**How to complete this task:** Render every line of the records below as a numbered list, leaving out any blank lines.

——————

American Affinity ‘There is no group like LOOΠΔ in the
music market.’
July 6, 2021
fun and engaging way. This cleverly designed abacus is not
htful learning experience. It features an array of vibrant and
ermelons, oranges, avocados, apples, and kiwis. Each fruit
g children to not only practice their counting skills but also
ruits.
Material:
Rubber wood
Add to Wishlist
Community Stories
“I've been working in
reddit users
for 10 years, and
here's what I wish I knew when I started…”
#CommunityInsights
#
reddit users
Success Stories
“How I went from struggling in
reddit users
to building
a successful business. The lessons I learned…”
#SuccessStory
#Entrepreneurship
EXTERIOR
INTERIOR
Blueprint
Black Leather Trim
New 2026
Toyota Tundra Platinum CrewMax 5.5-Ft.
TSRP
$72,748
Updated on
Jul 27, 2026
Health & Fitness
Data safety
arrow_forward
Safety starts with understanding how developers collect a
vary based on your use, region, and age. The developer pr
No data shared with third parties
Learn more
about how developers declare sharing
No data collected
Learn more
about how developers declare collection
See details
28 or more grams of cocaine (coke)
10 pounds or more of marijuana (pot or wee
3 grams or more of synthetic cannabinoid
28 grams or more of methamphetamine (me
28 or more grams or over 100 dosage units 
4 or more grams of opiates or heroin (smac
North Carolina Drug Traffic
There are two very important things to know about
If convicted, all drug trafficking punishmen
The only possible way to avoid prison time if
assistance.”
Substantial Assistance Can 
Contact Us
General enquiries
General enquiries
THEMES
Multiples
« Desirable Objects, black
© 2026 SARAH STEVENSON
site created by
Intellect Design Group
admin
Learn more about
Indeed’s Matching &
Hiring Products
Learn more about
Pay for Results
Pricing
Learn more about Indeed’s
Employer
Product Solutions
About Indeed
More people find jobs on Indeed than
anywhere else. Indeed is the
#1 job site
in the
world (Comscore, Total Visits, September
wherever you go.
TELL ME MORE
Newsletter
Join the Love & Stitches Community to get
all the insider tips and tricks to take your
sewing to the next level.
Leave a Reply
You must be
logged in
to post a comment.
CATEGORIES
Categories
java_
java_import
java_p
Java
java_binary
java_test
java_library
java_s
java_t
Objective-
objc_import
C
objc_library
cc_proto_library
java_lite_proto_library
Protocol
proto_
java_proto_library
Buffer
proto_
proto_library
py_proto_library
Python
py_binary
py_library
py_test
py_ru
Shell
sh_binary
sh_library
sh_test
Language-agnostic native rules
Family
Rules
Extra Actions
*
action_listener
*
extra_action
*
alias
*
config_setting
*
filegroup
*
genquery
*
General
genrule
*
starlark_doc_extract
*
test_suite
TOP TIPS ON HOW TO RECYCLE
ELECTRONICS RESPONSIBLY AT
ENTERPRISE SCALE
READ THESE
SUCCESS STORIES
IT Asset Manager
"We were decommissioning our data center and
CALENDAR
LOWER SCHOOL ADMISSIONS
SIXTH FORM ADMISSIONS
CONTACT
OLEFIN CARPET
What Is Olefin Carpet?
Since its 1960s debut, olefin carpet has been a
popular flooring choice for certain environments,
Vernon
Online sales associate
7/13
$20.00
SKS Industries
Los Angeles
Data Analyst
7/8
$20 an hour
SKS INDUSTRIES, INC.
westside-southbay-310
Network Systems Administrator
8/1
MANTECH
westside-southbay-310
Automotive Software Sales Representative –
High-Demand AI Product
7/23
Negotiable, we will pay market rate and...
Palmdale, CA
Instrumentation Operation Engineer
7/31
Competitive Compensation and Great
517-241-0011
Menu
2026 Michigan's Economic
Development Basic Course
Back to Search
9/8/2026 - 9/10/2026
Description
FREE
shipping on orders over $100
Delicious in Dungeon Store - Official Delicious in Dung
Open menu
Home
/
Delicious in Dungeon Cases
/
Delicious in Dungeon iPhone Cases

——————

**Reply to the task:**
1. American Affinity ‘There is no group like LOOΠΔ in the
2. music market.’
3. July 6, 2021
4. fun and engaging way. This cleverly designed abacus is not
5. htful learning experience. It features an array of vibrant and
6. ermelons, oranges, avocados, apples, and kiwis. Each fruit
7. g children to not only practice their counting skills but also
8. ruits.
9. Material:
10. Rubber wood
11. Add to Wishlist
12. Community Stories
13. “I've been working in
14. reddit users
15. for 10 years, and
16. here's what I wish I knew when I started…”
17. #CommunityInsights
18. #
19. reddit users
20. Success Stories
21. “How I went from struggling in
22. reddit users
23. to building
24. a successful business. The lessons I learned…”
25. #SuccessStory
26. #Entrepreneurship
27. EXTERIOR
28. INTERIOR
29. Blueprint
30. Black Leather Trim
31. New 2026
32. Toyota Tundra Platinum CrewMax 5.5-Ft.
33. TSRP
34. $72,748
35. Updated on
36. Jul 27, 2026
37. Health & Fitness
38. Data safety
39. arrow_forward
40. Safety starts with understanding how developers collect a
41. vary based on your use, region, and age. The developer pr
42. No data shared with third parties
43. Learn more
44. about how developers declare sharing
45. No data collected
46. Learn more
47. about how developers declare collection
48. See details
49. 28 or more grams of cocaine (coke)
50. 10 pounds or more of marijuana (pot or wee
51. 3 grams or more of synthetic cannabinoid
52. 28 grams or more of methamphetamine (me
53. 28 or more grams or over 100 dosage units 
54. 4 or more grams of opiates or heroin (smac
55. North Carolina Drug Traffic
56. There are two very important things to know about
57. If convicted, all drug trafficking punishmen
58. The only possible way to avoid prison time if
59. assistance.”
60. Substantial Assistance Can 
61. Contact Us
62. General enquiries
63. General enquiries
64. THEMES
65. Multiples
66. « Desirable Objects, black
67. © 2026 SARAH STEVENSON
68. site created by
69. Intellect Design Group
70. admin
71. Learn more about
72. Indeed’s Matching &
73. Hiring Products
74. Learn more about
75. Pay for Results
76. Pricing
77. Learn more about Indeed’s
78. Employer
79. Product Solutions
80. About Indeed
81. More people find jobs on Indeed than
82. anywhere else. Indeed is the
83. #1 job site
84. in the
85. world (Comscore, Total Visits, September
86. wherever you go.
87. TELL ME MORE
88. Newsletter
89. Join the Love & Stitches Community to get
90. all the insider tips and tricks to take your
91. sewing to the next level.
92. Leave a Reply
93. You must be
94. logged in
95. to post a comment.
96. CATEGORIES
97. Categories
98. java_
99. java_import
100. java_p
101. Java
102. java_binary
103. java_test
104. java_library
105. java_s
106. java_t
107. Objective-
108. objc_import
109. C
110. objc_library
111. cc_proto_library
112. java_lite_proto_library
113. Protocol
114. proto_
115. java_proto_library
116. Buffer
117. proto_
118. proto_library
119. py_proto_library
120. Python
121. py_binary
122. py_library
123. py_test
124. py_ru
125. Shell
126. sh_binary
127. sh_library
128. sh_test
129. Language-agnostic native rules
130. Family
131. Rules
132. Extra Actions
133. *
134. action_listener
135. *
136. extra_action
137. *
138. alias
139. *
140. config_setting
141. *
142. filegroup
143. *
144. genquery
145. *
146. General
147. genrule
148. *
149. starlark_doc_extract
150. *
151. test_suite
152. TOP TIPS ON HOW TO RECYCLE
153. ELECTRONICS RESPONSIBLY AT
154. ENTERPRISE SCALE
155. READ THESE
156. SUCCESS STORIES
157. IT Asset Manager
158. "We were decommissioning our data center and
159. CALENDAR
160. LOWER SCHOOL ADMISSIONS
161. SIXTH FORM ADMISSIONS
162. CONTACT
163. OLEFIN CARPET
164. What Is Olefin Carpet?
165. Since its 1960s debut, olefin carpet has been a
166. popular flooring choice for certain environments,
167. Vernon
168. Online sales associate
169. 7/13
170. $20.00
171. SKS Industries
172. Los Angeles
173. Data Analyst
174. 7/8
175. $20 an hour
176. SKS INDUSTRIES, INC.
177. westside-southbay-310
178. Network Systems Administrator
179. 8/1
180. MANTECH
181. westside-southbay-310
182. Automotive Software Sales Representative –
183. High-Demand AI Product
184. 7/23
185. Negotiable, we will pay market rate and...
186. Palmdale, CA
187. Instrumentation Operation Engineer
188. 7/31
189. Competitive Compensation and Great
190. 517-241-0011
191. Menu
192. 2026 Michigan's Economic
193. Development Basic Course
194. Back to Search
195. 9/8/2026 - 9/10/2026
196. Description
197. FREE
198. shipping on orders over $100
199. Delicious in Dungeon Store - Official Delicious in Dung
200. Open menu
201. Home
202. /
203. Delicious in Dungeon Cases
204. /
205. Delicious in Dungeon iPhone Cases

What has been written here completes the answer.